Wagoner does recognize the challenges with public education. She’s seen the complaints on community forums, such as the social network Nextdoor, where residents have lamented an increase in black flies around alleyway composting bins, especially as the weather gets warmer.
Easing into composting
Mandatory composting programs are not for every community, environmental advocates admit. Success for these programs often means gradually bringing people on board voluntarily.
Many communities in states such as Kansas, Ohio and Texas offer food waste composting services for residents, but those programs are mostly voluntary. Across the country, 510 communities in 25 states, representing more than 10 million households, have municipal food scrap collection, according to a 2021 study from BioCycle, a compost-focused news service.

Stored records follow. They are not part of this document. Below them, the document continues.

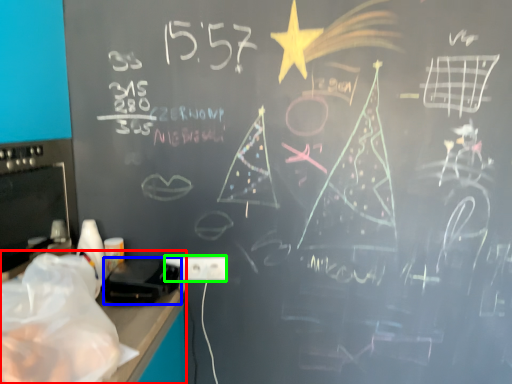
Question: Considering the real-world distances, which object is farthest from computer desk (highlighted by a red box)? equipment (highlighted by a blue box) or electric outlet (highlighted by a green box)?

Choices:
 (A) equipment
 (B) electric outlet

Answer: (B)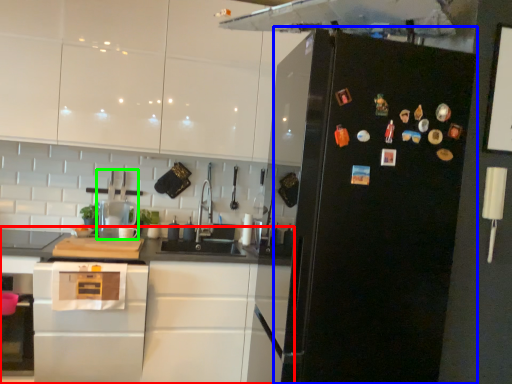
Question: Which object is the farthest from cabinetry (highlighted by a red box)? Choose among these: refrigerator (highlighted by a blue box) or kitchen appliance (highlighted by a green box).

Choices:
 (A) refrigerator
 (B) kitchen appliance

Answer: (A)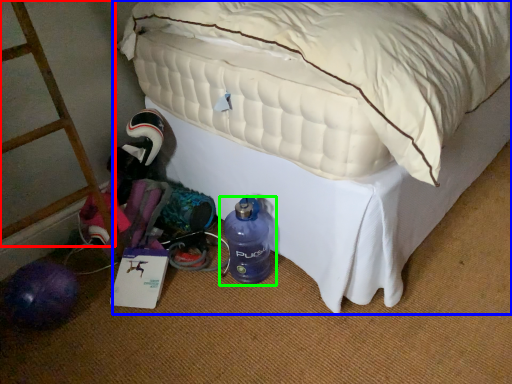
Question: Which object is the farthest from ladder (highlighted by a red box)? Choose among these: bed (highlighted by a blue box) or bottle (highlighted by a green box).

Choices:
 (A) bed
 (B) bottle

Answer: (A)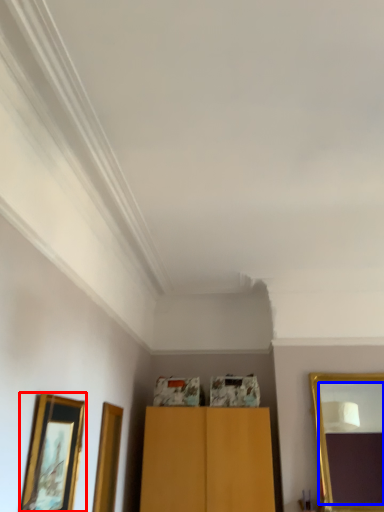
Question: Which object is closer to the camera taking this photo, picture frame (highlighted by a red box) or mirror (highlighted by a blue box)?

Choices:
 (A) picture frame
 (B) mirror

Answer: (A)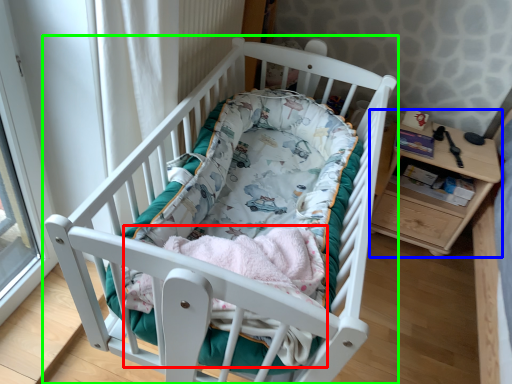
Question: Which is farther away from baby clothe (highlighted by a red box)? changing table (highlighted by a blue box) or infant bed (highlighted by a green box)?

Choices:
 (A) changing table
 (B) infant bed

Answer: (A)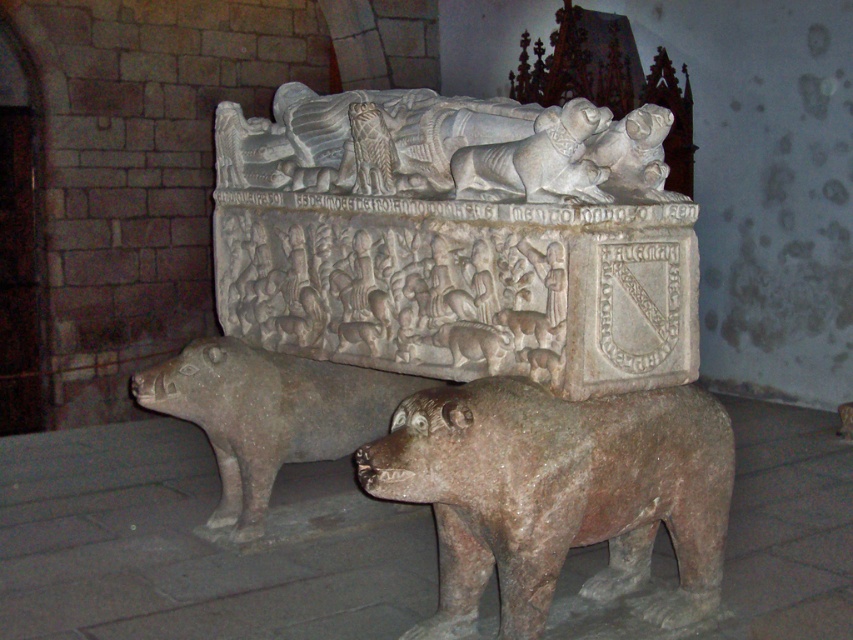
Which is below, rustic stone pig at lower left or gray stone pig at center?

Positioned lower is rustic stone pig at lower left.

Is point (180, 358) positioned in front of point (467, 173)?

No, it is not.

The width and height of the screenshot is (853, 640). Describe the element at coordinates (268, 416) in the screenshot. I see `rustic stone pig at lower left` at that location.

You are a GUI agent. You are given a task and a screenshot of the screen. Output one action in this format:
    pyautogui.click(x=<x>, y=<y>)
    Task: Click on the rustic stone pig at lower left
    This screenshot has width=853, height=640.
    Given the screenshot: What is the action you would take?
    pyautogui.click(x=268, y=416)

Is point (648, 480) less distant than point (480, 172)?

Yes, it is in front of point (480, 172).

Which is below, rustic stone pig at lower center or gray stone pig at center?

rustic stone pig at lower center is lower down.

Describe the element at coordinates (556, 493) in the screenshot. Image resolution: width=853 pixels, height=640 pixels. I see `rustic stone pig at lower center` at that location.

I want to click on rustic stone pig at lower center, so click(556, 493).

Does rustic stone pig at lower center have a larger size compared to rustic stone pig at lower left?

Result: No.

Based on the photo, does rustic stone pig at lower center have a lesser height compared to rustic stone pig at lower left?

Incorrect, rustic stone pig at lower center's height does not fall short of rustic stone pig at lower left's.

Locate an element on the screen. The height and width of the screenshot is (640, 853). rustic stone pig at lower center is located at coordinates (556, 493).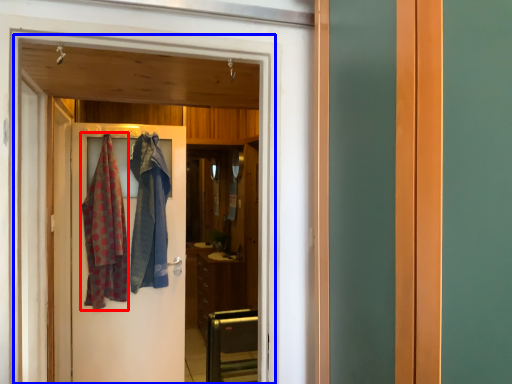
Question: Which point is further to the camera, clothing (highlighted by a red box) or elevator (highlighted by a blue box)?

Choices:
 (A) clothing
 (B) elevator

Answer: (A)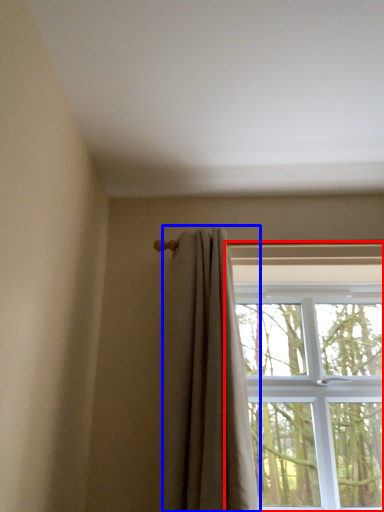
Question: Which object appears farthest to the camera in this image, window (highlighted by a red box) or curtain (highlighted by a blue box)?

Choices:
 (A) window
 (B) curtain

Answer: (A)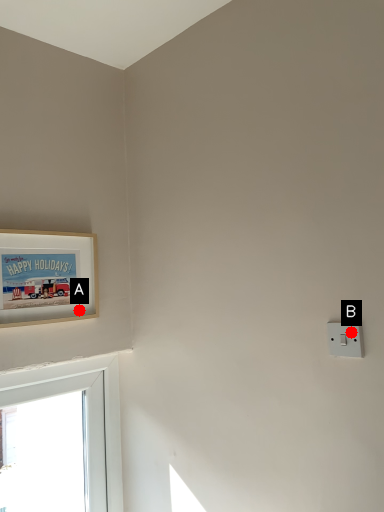
Question: Two points are circled on the image, labeled by A and B beside each circle. Which point appears farthest from the camera in this image?

Choices:
 (A) A is further
 (B) B is further

Answer: (A)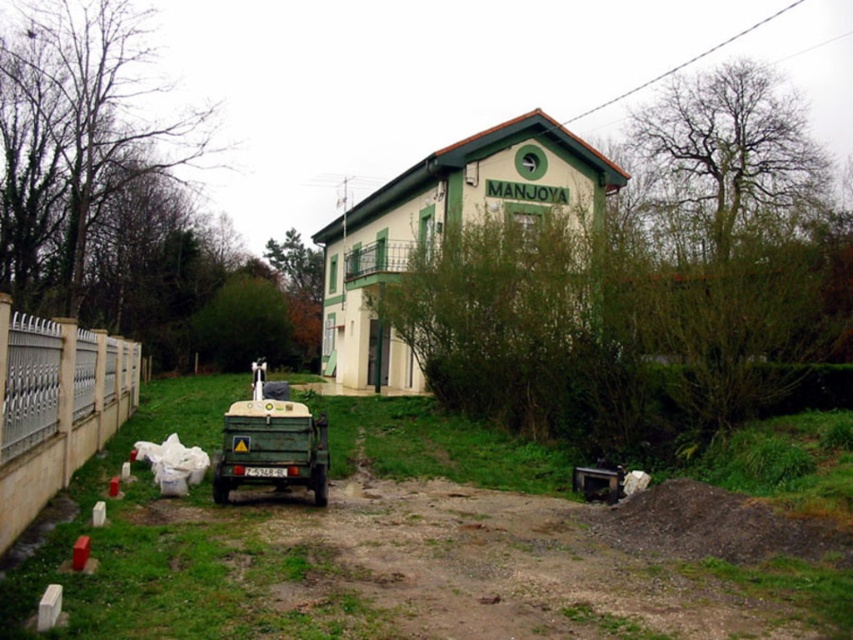
Question: Does white metal fence at lower left have a smaller size compared to green matte truck at lower left?

Choices:
 (A) no
 (B) yes

Answer: (B)

Question: Is white metal fence at lower left below green matte truck at lower left?

Choices:
 (A) no
 (B) yes

Answer: (A)

Question: Which point is farther to the camera?

Choices:
 (A) (279, 392)
 (B) (21, 499)

Answer: (A)

Question: Among these points, which one is nearest to the camera?

Choices:
 (A) (312, 429)
 (B) (26, 358)

Answer: (B)

Question: Does white metal fence at lower left appear on the left side of green matte truck at lower left?

Choices:
 (A) no
 (B) yes

Answer: (B)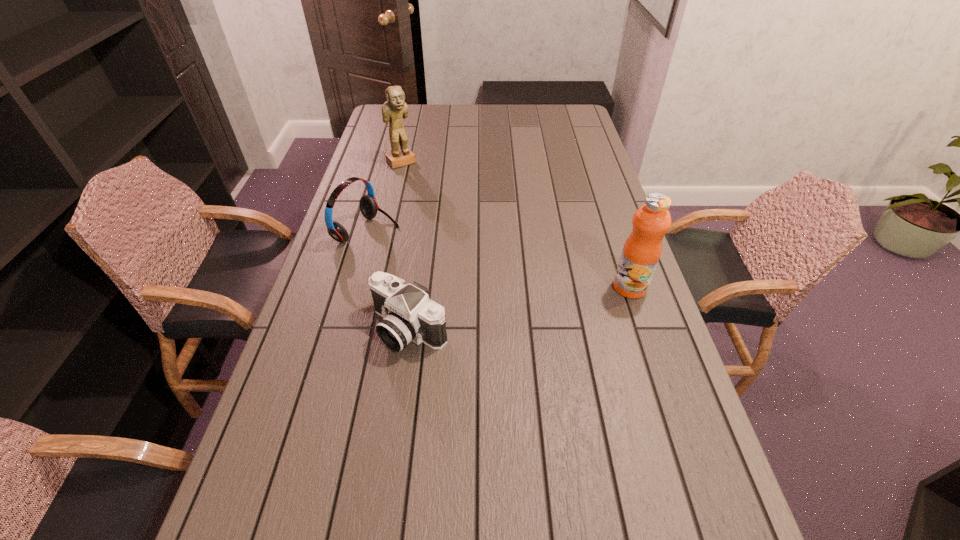
I want to click on free point between the second nearest object and the camera, so click(x=519, y=308).

Locate which object ranks third in proximity to the fruit juice. Please provide its 2D coordinates. Your answer should be formatted as a tuple, i.e. [(x, y)], where the tuple contains the x and y coordinates of a point satisfying the conditions above.

[(395, 108)]

Image resolution: width=960 pixels, height=540 pixels. I want to click on object that is the third closest to the figurine, so click(x=642, y=250).

At what (x,y) coordinates should I click in order to perform the action: click on vacant area that satisfies the following two spatial constraints: 1. on the front side of the headset; 2. on the right side of the camera. Please return your answer as a coordinate pair (x, y). The height and width of the screenshot is (540, 960). Looking at the image, I should click on (340, 328).

Find the location of a particular element. This screenshot has width=960, height=540. free location that satisfies the following two spatial constraints: 1. on the front side of the nearest object; 2. on the right side of the farthest object is located at coordinates (361, 328).

Locate an element on the screen. The image size is (960, 540). vacant position in the image that satisfies the following two spatial constraints: 1. on the front side of the shortest object; 2. on the right side of the farthest object is located at coordinates (361, 328).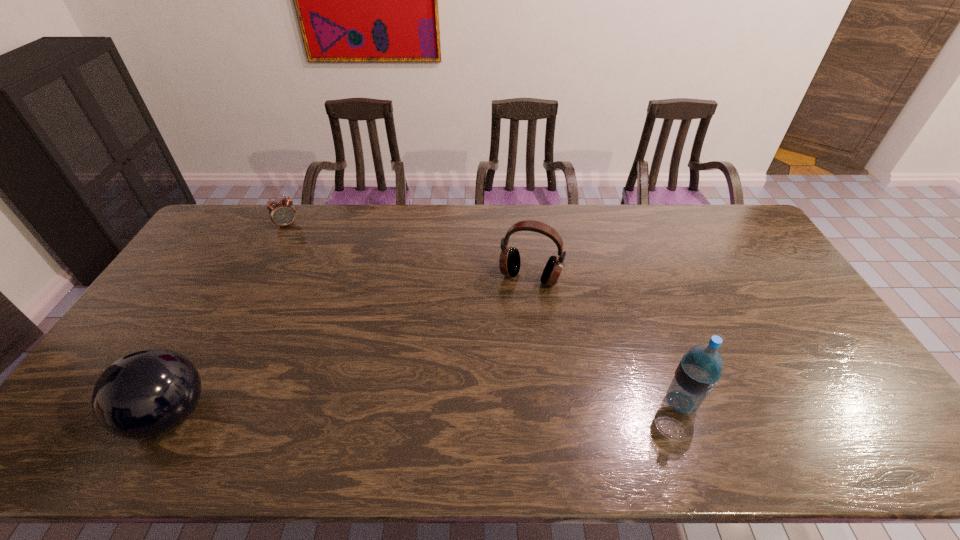
Where is `object that is positioned at the near left corner`? The height and width of the screenshot is (540, 960). object that is positioned at the near left corner is located at coordinates coord(145,394).

You are a GUI agent. You are given a task and a screenshot of the screen. Output one action in this format:
    pyautogui.click(x=<x>, y=<y>)
    Task: Click on the free space at the far edge
    This screenshot has height=540, width=960.
    Given the screenshot: What is the action you would take?
    pyautogui.click(x=567, y=205)

Locate an element on the screen. This screenshot has height=540, width=960. free space at the near edge is located at coordinates (474, 393).

In the image, there is a desktop. In order to click on free space at the left edge in this screenshot , I will do `click(188, 298)`.

This screenshot has width=960, height=540. In the image, there is a desktop. In order to click on free space at the far left corner in this screenshot , I will do `click(209, 238)`.

The image size is (960, 540). In the image, there is a desktop. Identify the location of blank space at the far right corner. pos(742,231).

You are a GUI agent. You are given a task and a screenshot of the screen. Output one action in this format:
    pyautogui.click(x=<x>, y=<y>)
    Task: Click on the vacant area that lies between the headset and the water bottle
    
    Given the screenshot: What is the action you would take?
    [x=605, y=340]

The image size is (960, 540). I want to click on vacant space that is in between the second farthest object and the farthest object, so click(x=408, y=251).

Find the location of a particular element. This screenshot has height=540, width=960. free space between the bowling ball and the shortest object is located at coordinates (228, 320).

The height and width of the screenshot is (540, 960). I want to click on vacant area that lies between the headset and the farthest object, so click(x=408, y=251).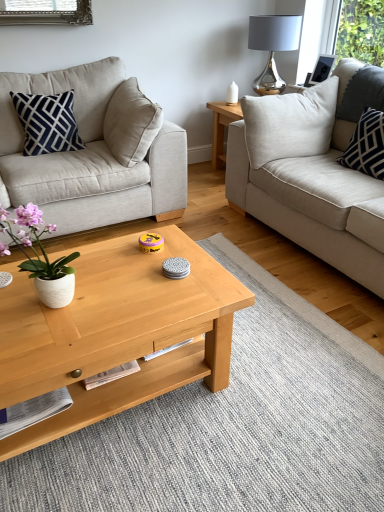
Where is `free location in front of white ceramic pot at left`? This screenshot has height=512, width=384. free location in front of white ceramic pot at left is located at coordinates (40, 344).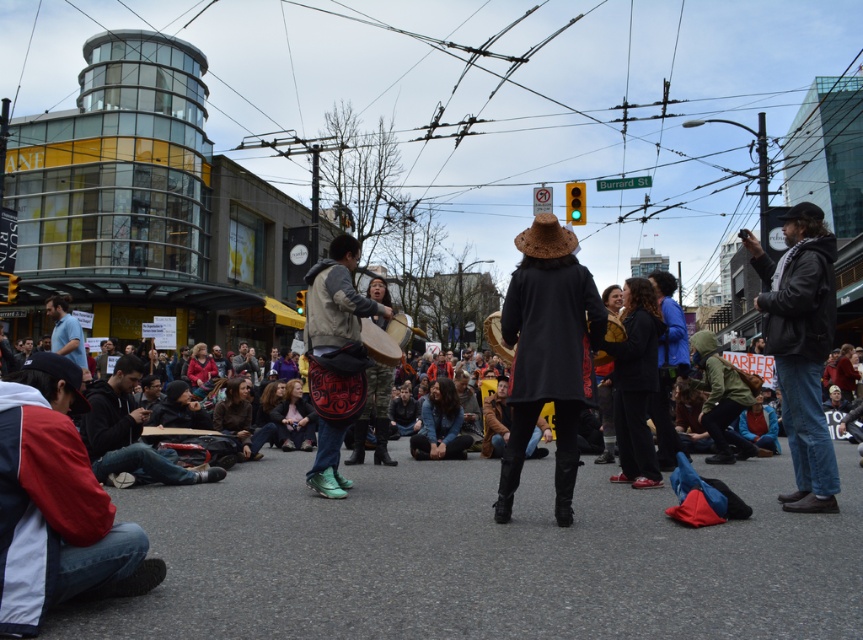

Earlier this year, Olathe, Kansas, a southwestern suburb of Kansas City, rolled out its new composting program, allowing residents to drop off their food and yard waste at a facility in town.
The city pays an organization around $200 a month to pick up that waste two or three times per week and return with compost, which residents can later use for free. As of June 1, 526 residents have used the compost drop-off on a regular basis, said Cody Kennedy, chief communications and marketing officer for the city.
“You can bring in that disgusting bucket and then you can literally go visit our compost pile and take that home,” he said. “We are offering residents an opportunity to dispose of their scraps in a more sustainable way.”
For now, the program is voluntary, with only one drop-off location in the city of 145,000. However, depending on its success, Kennedy envisions that the city could build a second facility in the coming years. It’s also gained some attention from Olathe’s neighbors in the Kansas City area, said Kennedy, who expects other communities to follow their lead.
In New York City, mandatory composting has been a long time coming.
For the past decade, city leaders have sought to implement a citywide composting program, but mostly on a voluntary basis and through drop-off locations. Then-Mayor Michael Bloomberg told residents in 2013 that food waste is “New York City’s final recycling frontier.”
Once enacted into law, the composting program will roll out by borough, starting in Brooklyn and Queens in October. The city has until the end of the decade to build organic waste collection centers in each borough and meet its goal of diverting all its recyclables and organic waste that it sends to landfills in often low-income communities in Pennsylvania, New Jersey and New York.
Goldstein, at the Natural Resources Defense Council, hopes New York City will inspire more communities nationwide to adopt mandatory composting programs. But, he admits, it will be a gradual process.
“When municipalities see that cities are in the lead on this, having successful programs, where the public is participating, and where some cost savings are actually possible, it’s likely that they too will hop on the bandwagon,” he said.
“It won’t happen overnight, but over time.”